═══ Supplied information

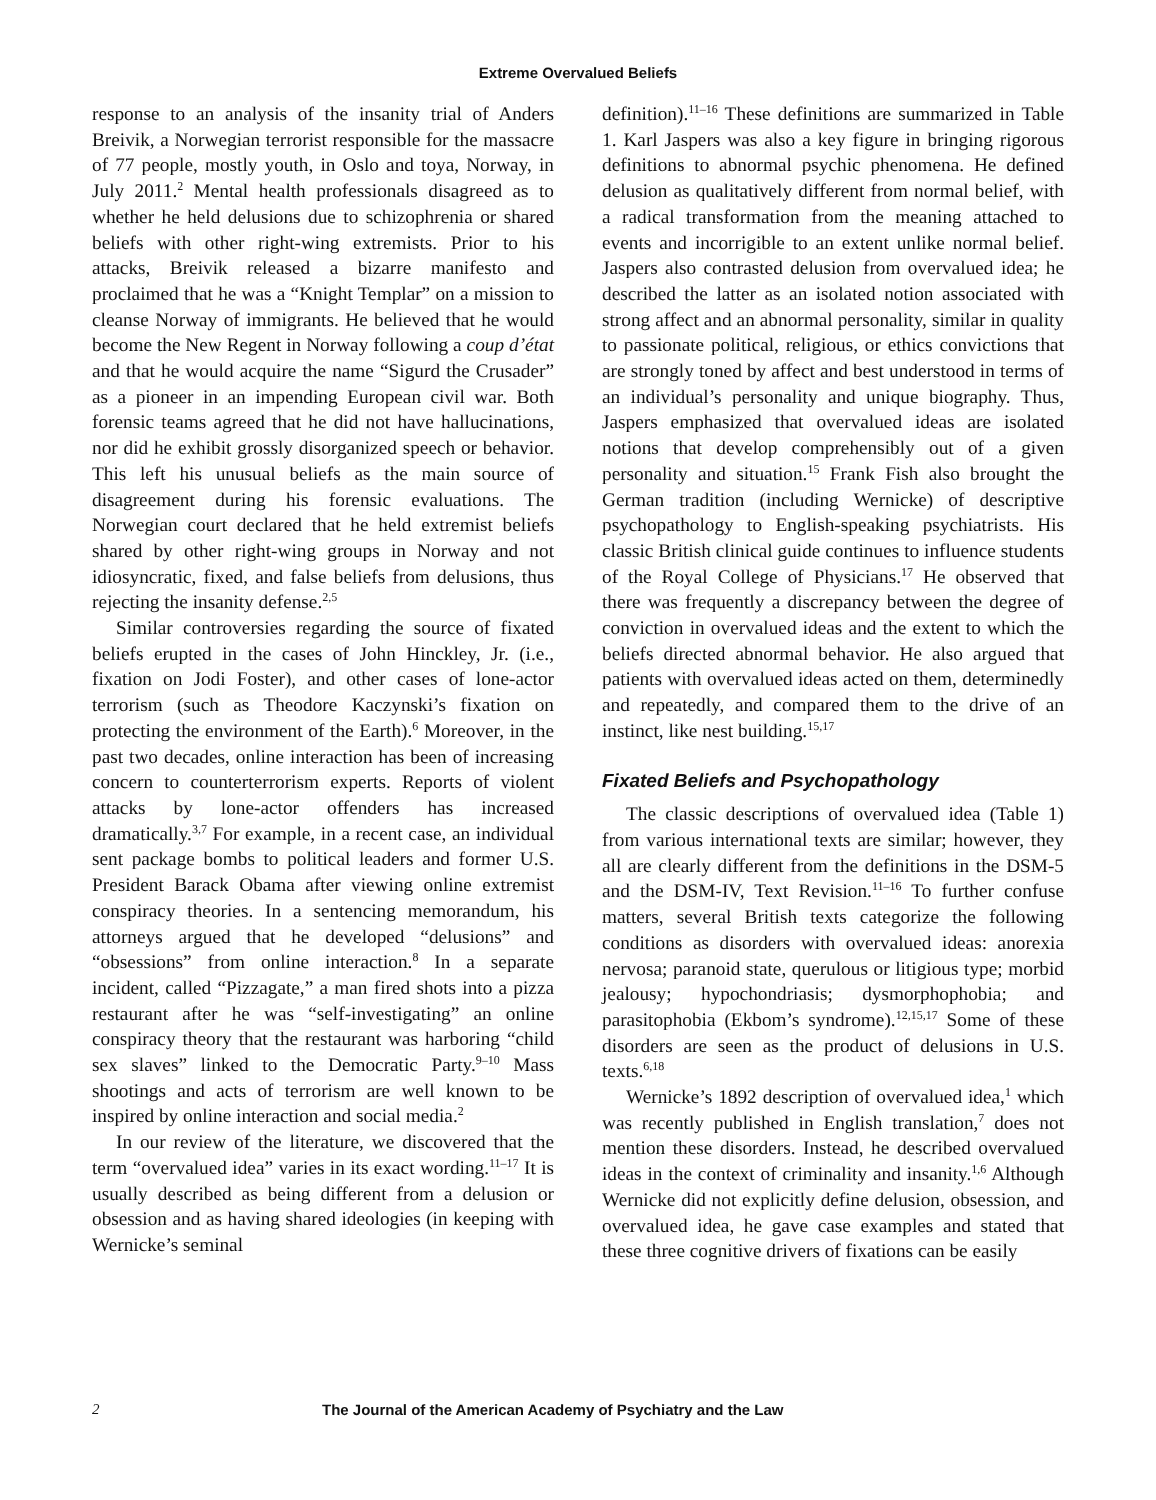Extreme Overvalued Beliefs
response to an analysis of the insanity trial of Anders Breivik, a Norwegian terrorist responsible for the massacre of 77 people, mostly youth, in Oslo and toya, Norway, in July 2011.<sup>2</sup> Mental health professionals disagreed as to whether he held delusions due to schizophrenia or shared beliefs with other right-wing extremists. Prior to his attacks, Breivik released a bizarre manifesto and proclaimed that he was a “Knight Templar” on a mission to cleanse Norway of immigrants. He believed that he would become the New Regent in Norway following a coup d’état and that he would acquire the name “Sigurd the Crusader” as a pioneer in an impending European civil war. Both forensic teams agreed that he did not have hallucinations, nor did he exhibit grossly disorganized speech or behavior. This left his unusual beliefs as the main source of disagreement during his forensic evaluations. The Norwegian court declared that he held extremist beliefs shared by other right-wing groups in Norway and not idiosyncratic, fixed, and false beliefs from delusions, thus rejecting the insanity defense.<sup>2,5</sup>
Similar controversies regarding the source of fixated beliefs erupted in the cases of John Hinckley, Jr. (i.e., fixation on Jodi Foster), and other cases of lone-actor terrorism (such as Theodore Kaczynski’s fixation on protecting the environment of the Earth).<sup>6</sup> Moreover, in the past two decades, online interaction has been of increasing concern to counterterrorism experts. Reports of violent attacks by lone-actor offenders has increased dramatically.<sup>3,7</sup> For example, in a recent case, an individual sent package bombs to political leaders and former U.S. President Barack Obama after viewing online extremist conspiracy theories. In a sentencing memorandum, his attorneys argued that he developed “delusions” and “obsessions” from online interaction.<sup>8</sup> In a separate incident, called “Pizzagate,” a man fired shots into a pizza restaurant after he was “self-investigating” an online conspiracy theory that the restaurant was harboring “child sex slaves” linked to the Democratic Party.<sup>9–10</sup> Mass shootings and acts of terrorism are well known to be inspired by online interaction and social media.<sup>2</sup>
In our review of the literature, we discovered that the term “overvalued idea” varies in its exact wording.<sup>11–17</sup> It is usually described as being different from a delusion or obsession and as having shared ideologies (in keeping with Wernicke’s seminal
definition).<sup>11–16</sup> These definitions are summarized in Table 1. Karl Jaspers was also a key figure in bringing rigorous definitions to abnormal psychic phenomena. He defined delusion as qualitatively different from normal belief, with a radical transformation from the meaning attached to events and incorrigible to an extent unlike normal belief. Jaspers also contrasted delusion from overvalued idea; he described the latter as an isolated notion associated with strong affect and an abnormal personality, similar in quality to passionate political, religious, or ethics convictions that are strongly toned by affect and best understood in terms of an individual’s personality and unique biography. Thus, Jaspers emphasized that overvalued ideas are isolated notions that develop comprehensibly out of a given personality and situation.<sup>15</sup> Frank Fish also brought the German tradition (including Wernicke) of descriptive psychopathology to English-speaking psychiatrists. His classic British clinical guide continues to influence students of the Royal College of Physicians.<sup>17</sup> He observed that there was frequently a discrepancy between the degree of conviction in overvalued ideas and the extent to which the beliefs directed abnormal behavior. He also argued that patients with overvalued ideas acted on them, determinedly and repeatedly, and compared them to the drive of an instinct, like nest building.<sup>15,17</sup>
Fixated Beliefs and Psychopathology
The classic descriptions of overvalued idea (Table 1) from various international texts are similar; however, they all are clearly different from the definitions in the DSM-5 and the DSM-IV, Text Revision.<sup>11–16</sup> To further confuse matters, several British texts categorize the following conditions as disorders with overvalued ideas: anorexia nervosa; paranoid state, querulous or litigious type; morbid jealousy; hypochondriasis; dysmorphophobia; and parasitophobia (Ekbom’s syndrome).<sup>12,15,17</sup> Some of these disorders are seen as the product of delusions in U.S. texts.<sup>6,18</sup>
Wernicke’s 1892 description of overvalued idea,<sup>1</sup> which was recently published in English translation,<sup>7</sup> does not mention these disorders. Instead, he described overvalued ideas in the context of criminality and insanity.<sup>1,6</sup> Although Wernicke did not explicitly define delusion, obsession, and overvalued idea, he gave case examples and stated that these three cognitive drivers of fixations can be easily
2 The Journal of the American Academy of Psychiatry and the Law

══════

(What is required):
One number answers this exercise: the count of lines above in which the word "disorders" appears.

(Exercise output):
2